Journal, Dimanche…

…My very first cat was called Susie. She was a goddess who had the curious habit of giving birth to kittens in my bed. This always meant that I would be late for school and the sheets would be bloody and messy and I would wake up cuddling a cat suckling its young. It is probably one of the reasons why I developed a passion for biology. We also had a German shepherd called Kim who had the psychic ability to read my emotions. She would rest her snout on my belly when I was sad, and whine softly. I miss them both. They taught me that animals have feelings, intelligence and sensitivities. Today an ecologist I greatly respect wrote to me saying, “I think that the collapse scenario (of the population of India) is a real possibility indeed. However, there is much to be done. As my friends said yesterday, some people still have a soul, and for the sake of our internal chaos we have to keep trying, if not for saving the planet then for ourselves.
Giving up would mean letting them win. The earth is much older than all of us, and what they are doing is insignificant on a geological scale. It is the pain and injustice that is done to people, animals and plants in this very moment that is absurd, abusive and outrageous.

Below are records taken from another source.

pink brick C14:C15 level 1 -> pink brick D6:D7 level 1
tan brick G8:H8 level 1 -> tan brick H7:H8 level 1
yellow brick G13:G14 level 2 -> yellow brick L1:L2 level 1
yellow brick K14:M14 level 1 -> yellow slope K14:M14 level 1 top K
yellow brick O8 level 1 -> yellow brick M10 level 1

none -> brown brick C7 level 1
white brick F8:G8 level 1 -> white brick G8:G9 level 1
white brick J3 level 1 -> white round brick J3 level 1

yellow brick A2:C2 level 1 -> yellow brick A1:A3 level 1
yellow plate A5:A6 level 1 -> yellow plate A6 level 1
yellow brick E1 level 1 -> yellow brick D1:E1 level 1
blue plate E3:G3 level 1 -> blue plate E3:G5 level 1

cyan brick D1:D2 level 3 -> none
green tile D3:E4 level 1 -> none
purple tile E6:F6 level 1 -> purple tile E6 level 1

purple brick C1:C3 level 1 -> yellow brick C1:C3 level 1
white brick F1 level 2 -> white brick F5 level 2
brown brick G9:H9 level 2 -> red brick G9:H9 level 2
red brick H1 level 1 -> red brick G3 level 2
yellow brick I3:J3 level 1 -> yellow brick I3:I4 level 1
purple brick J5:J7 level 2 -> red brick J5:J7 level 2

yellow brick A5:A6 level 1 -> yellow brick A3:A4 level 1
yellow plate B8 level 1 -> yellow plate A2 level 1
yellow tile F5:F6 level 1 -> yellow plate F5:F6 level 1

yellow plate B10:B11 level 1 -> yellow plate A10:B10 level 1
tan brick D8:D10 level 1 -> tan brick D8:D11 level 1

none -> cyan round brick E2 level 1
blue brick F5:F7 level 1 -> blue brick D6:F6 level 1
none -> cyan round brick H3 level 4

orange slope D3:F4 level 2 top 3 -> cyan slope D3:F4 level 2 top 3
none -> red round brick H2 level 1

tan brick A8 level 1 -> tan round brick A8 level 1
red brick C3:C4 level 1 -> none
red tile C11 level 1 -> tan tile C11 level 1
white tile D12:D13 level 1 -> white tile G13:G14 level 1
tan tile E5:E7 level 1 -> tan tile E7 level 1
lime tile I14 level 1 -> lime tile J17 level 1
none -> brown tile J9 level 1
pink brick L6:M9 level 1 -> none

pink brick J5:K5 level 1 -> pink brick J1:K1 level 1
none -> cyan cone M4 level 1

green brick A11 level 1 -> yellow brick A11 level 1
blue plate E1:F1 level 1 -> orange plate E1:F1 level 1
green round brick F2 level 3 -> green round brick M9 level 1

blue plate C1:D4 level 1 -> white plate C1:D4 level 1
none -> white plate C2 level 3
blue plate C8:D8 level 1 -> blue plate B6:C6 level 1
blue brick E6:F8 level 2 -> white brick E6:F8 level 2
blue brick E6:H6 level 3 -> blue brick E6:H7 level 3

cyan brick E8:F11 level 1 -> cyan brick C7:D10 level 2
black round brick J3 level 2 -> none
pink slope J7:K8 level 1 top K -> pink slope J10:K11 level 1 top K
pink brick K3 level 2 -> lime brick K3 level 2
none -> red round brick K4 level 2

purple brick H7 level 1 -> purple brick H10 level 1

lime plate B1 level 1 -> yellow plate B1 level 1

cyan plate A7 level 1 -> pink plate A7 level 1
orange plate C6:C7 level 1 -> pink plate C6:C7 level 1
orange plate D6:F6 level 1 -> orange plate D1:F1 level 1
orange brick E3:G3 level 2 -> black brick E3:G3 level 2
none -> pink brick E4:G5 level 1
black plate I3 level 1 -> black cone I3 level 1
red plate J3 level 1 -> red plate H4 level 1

India broke me into pieces. and put me together again in a form that I still have to understand and realize.” I used to work with Sir Olaf Caroe, the last Indian Foreign Secretary and right hand man to Mountbatten as he negociated independence with Gandhi and Nehru. He was a fine English gentleman of the old school. South Asia became free in the hour of midnight’s children on 15 August, 1947. I was born three years later and grew up in a street in Cardiff that has a Hindu temple. A collapse in India would mean a holocaust on an unprecidented scale in human history. Just a 10% reduction in the population would mean the death of over 100 million people, roughly the equivalent of Germany and the Netherlands combined. That is a conservative estimate. We have a duty not to act in bad faith. The average Dutch person spends two euros a year on ethical products such as fair trade coffee. We could do better than that. We must.